Annotated element listings
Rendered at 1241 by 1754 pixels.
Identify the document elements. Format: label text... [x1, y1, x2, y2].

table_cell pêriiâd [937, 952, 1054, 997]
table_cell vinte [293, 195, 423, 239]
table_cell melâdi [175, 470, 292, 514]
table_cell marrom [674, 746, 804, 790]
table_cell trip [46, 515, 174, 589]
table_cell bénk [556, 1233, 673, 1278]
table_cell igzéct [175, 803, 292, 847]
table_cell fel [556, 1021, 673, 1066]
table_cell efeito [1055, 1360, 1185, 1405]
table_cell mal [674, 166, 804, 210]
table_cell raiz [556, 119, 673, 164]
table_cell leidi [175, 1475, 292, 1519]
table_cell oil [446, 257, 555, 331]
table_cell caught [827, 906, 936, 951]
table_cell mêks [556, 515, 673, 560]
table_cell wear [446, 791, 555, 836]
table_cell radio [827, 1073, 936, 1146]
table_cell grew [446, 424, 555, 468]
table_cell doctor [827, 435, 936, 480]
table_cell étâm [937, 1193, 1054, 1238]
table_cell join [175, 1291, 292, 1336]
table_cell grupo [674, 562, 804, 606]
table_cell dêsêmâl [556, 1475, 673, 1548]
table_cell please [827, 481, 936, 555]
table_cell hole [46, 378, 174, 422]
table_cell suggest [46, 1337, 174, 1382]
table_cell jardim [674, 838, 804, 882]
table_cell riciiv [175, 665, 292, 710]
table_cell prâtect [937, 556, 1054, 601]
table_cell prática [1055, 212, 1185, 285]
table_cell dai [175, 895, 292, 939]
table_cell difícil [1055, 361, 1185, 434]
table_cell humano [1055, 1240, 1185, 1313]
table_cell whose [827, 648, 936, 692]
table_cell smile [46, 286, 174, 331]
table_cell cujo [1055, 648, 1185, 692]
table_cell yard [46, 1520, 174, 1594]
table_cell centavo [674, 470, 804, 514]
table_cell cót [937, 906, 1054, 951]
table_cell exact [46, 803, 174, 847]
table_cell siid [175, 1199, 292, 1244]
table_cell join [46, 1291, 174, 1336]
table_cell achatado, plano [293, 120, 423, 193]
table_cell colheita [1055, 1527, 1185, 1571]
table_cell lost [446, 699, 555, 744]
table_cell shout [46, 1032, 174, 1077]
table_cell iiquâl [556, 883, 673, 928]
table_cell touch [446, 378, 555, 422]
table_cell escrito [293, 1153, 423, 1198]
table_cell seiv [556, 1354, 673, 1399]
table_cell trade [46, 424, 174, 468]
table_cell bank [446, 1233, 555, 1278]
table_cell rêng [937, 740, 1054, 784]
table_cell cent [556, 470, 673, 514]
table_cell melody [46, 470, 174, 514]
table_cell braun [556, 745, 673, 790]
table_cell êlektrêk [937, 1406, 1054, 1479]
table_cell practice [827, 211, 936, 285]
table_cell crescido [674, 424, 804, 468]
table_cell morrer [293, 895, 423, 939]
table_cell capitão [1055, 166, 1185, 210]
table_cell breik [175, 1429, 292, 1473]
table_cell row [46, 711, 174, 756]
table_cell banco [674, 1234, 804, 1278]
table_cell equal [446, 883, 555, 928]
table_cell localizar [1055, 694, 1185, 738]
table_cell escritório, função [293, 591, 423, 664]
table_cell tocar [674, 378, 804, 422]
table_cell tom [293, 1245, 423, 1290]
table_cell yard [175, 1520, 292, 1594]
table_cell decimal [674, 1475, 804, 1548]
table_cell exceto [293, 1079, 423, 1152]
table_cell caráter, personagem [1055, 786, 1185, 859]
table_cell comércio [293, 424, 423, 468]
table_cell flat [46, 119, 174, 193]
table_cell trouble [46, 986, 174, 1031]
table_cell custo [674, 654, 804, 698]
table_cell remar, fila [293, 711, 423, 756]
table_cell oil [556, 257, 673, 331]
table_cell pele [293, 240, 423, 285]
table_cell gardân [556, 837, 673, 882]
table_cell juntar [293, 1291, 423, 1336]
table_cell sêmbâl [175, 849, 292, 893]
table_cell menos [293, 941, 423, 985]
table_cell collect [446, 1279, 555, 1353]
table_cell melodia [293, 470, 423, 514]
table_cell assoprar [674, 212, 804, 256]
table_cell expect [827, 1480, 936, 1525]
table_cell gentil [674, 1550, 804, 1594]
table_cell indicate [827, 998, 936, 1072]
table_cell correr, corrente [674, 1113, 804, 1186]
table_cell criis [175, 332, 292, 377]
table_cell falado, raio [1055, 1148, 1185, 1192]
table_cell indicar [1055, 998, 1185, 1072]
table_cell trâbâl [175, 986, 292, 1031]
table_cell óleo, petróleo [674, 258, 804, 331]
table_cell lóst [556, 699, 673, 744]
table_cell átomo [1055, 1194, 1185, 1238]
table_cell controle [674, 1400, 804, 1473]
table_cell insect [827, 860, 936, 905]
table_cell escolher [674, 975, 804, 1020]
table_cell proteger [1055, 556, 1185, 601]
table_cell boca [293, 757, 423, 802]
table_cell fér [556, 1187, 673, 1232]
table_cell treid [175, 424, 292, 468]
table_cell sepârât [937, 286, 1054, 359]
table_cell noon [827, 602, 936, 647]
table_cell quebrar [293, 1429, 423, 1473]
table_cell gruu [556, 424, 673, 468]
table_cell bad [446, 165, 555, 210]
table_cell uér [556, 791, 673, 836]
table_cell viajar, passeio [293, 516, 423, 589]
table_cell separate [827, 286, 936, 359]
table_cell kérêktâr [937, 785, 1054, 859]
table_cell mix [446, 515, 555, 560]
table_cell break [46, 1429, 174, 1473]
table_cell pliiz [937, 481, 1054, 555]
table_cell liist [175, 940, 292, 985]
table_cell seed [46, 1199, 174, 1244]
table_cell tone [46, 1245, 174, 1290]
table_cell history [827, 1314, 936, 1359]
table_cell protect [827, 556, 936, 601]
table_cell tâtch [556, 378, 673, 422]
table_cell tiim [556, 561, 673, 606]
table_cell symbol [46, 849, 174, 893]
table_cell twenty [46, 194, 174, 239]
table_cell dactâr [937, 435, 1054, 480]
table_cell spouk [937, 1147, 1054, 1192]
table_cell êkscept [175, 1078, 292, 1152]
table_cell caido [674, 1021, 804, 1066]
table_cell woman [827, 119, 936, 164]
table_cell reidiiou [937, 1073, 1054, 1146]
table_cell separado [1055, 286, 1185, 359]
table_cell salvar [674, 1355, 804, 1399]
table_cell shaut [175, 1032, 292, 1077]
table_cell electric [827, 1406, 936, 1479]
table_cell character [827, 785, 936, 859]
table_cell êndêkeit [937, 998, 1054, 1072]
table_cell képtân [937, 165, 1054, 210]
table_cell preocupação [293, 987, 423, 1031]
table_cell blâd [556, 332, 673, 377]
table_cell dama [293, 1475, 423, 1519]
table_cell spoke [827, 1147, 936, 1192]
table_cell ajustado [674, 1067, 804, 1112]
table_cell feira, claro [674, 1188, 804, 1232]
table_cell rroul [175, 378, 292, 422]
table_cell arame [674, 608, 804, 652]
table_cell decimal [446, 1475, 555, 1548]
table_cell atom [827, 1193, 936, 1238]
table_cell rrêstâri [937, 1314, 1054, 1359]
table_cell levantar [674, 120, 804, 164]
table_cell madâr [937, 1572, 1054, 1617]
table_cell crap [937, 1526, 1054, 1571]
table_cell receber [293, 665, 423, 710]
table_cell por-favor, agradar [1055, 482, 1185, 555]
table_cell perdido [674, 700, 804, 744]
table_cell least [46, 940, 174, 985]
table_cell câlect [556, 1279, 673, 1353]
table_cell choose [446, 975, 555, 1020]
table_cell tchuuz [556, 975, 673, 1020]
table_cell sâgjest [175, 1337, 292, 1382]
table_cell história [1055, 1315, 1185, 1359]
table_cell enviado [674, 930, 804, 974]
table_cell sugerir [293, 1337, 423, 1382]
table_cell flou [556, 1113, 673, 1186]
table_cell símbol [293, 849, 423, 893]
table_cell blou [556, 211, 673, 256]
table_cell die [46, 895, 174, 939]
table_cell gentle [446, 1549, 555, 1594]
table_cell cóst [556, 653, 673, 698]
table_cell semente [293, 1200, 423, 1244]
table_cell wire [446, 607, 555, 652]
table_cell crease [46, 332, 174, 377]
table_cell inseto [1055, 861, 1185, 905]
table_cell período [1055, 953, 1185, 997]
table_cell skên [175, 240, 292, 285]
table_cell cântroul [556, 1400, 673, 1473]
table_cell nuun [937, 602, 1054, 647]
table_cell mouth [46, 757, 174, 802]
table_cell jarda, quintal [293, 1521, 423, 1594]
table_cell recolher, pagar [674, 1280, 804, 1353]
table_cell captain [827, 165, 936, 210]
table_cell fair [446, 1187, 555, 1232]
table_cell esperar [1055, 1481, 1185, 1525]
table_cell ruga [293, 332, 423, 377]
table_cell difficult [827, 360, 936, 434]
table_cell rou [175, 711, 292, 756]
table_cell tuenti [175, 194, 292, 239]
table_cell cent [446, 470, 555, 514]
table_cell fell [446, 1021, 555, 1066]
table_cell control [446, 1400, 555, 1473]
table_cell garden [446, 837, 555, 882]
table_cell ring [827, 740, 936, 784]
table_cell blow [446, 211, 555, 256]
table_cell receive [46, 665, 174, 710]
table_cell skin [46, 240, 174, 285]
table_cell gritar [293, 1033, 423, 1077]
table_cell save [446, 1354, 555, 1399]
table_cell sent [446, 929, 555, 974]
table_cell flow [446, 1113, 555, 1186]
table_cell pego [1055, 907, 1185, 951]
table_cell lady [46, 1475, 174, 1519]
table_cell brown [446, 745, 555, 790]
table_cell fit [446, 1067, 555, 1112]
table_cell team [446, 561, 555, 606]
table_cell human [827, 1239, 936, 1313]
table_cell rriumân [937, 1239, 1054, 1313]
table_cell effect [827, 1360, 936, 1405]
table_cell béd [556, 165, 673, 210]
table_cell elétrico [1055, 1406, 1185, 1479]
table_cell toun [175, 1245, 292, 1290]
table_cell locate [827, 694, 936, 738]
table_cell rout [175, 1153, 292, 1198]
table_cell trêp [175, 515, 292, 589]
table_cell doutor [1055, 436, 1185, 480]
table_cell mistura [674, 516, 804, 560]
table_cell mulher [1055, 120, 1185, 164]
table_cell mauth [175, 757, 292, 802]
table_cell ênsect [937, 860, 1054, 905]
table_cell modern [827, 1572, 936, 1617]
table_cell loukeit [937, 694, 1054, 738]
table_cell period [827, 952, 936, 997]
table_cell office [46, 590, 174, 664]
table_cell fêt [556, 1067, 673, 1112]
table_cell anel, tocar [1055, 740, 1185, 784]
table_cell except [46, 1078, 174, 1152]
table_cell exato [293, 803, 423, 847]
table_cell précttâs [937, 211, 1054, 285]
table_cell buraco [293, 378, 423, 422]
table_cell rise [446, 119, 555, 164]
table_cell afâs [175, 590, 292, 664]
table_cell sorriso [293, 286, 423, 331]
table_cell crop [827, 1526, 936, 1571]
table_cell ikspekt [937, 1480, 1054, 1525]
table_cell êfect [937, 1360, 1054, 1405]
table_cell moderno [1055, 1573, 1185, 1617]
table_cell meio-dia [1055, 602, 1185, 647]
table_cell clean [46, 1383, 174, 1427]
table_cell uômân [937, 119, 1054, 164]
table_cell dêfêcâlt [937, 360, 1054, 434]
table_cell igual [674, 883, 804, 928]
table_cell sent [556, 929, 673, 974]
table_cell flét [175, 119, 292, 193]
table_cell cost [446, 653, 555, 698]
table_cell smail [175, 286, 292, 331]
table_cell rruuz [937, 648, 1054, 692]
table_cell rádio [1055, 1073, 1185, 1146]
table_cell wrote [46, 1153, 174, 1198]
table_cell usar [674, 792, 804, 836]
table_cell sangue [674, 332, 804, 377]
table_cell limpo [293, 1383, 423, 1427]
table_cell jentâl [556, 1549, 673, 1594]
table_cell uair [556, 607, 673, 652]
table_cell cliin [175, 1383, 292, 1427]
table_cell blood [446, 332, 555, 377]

EXERCISE DESCRIPTION → Please rewrite the lines of the listing as a numbered list, starting at the line containing "table_cell pêriiâd [937, 952, 1054, 997]" and ending at the line containing "table_cell caught [827, 906, 936, 951]", with both of those lines included and any blank lines left out.

THE ANSWER →
1. table_cell pêriiâd [937, 952, 1054, 997]
2. table_cell vinte [293, 195, 423, 239]
3. table_cell melâdi [175, 470, 292, 514]
4. table_cell marrom [674, 746, 804, 790]
5. table_cell trip [46, 515, 174, 589]
6. table_cell bénk [556, 1233, 673, 1278]
7. table_cell igzéct [175, 803, 292, 847]
8. table_cell fel [556, 1021, 673, 1066]
9. table_cell efeito [1055, 1360, 1185, 1405]
10. table_cell mal [674, 166, 804, 210]
11. table_cell raiz [556, 119, 673, 164]
12. table_cell leidi [175, 1475, 292, 1519]
13. table_cell oil [446, 257, 555, 331]
14. table_cell caught [827, 906, 936, 951]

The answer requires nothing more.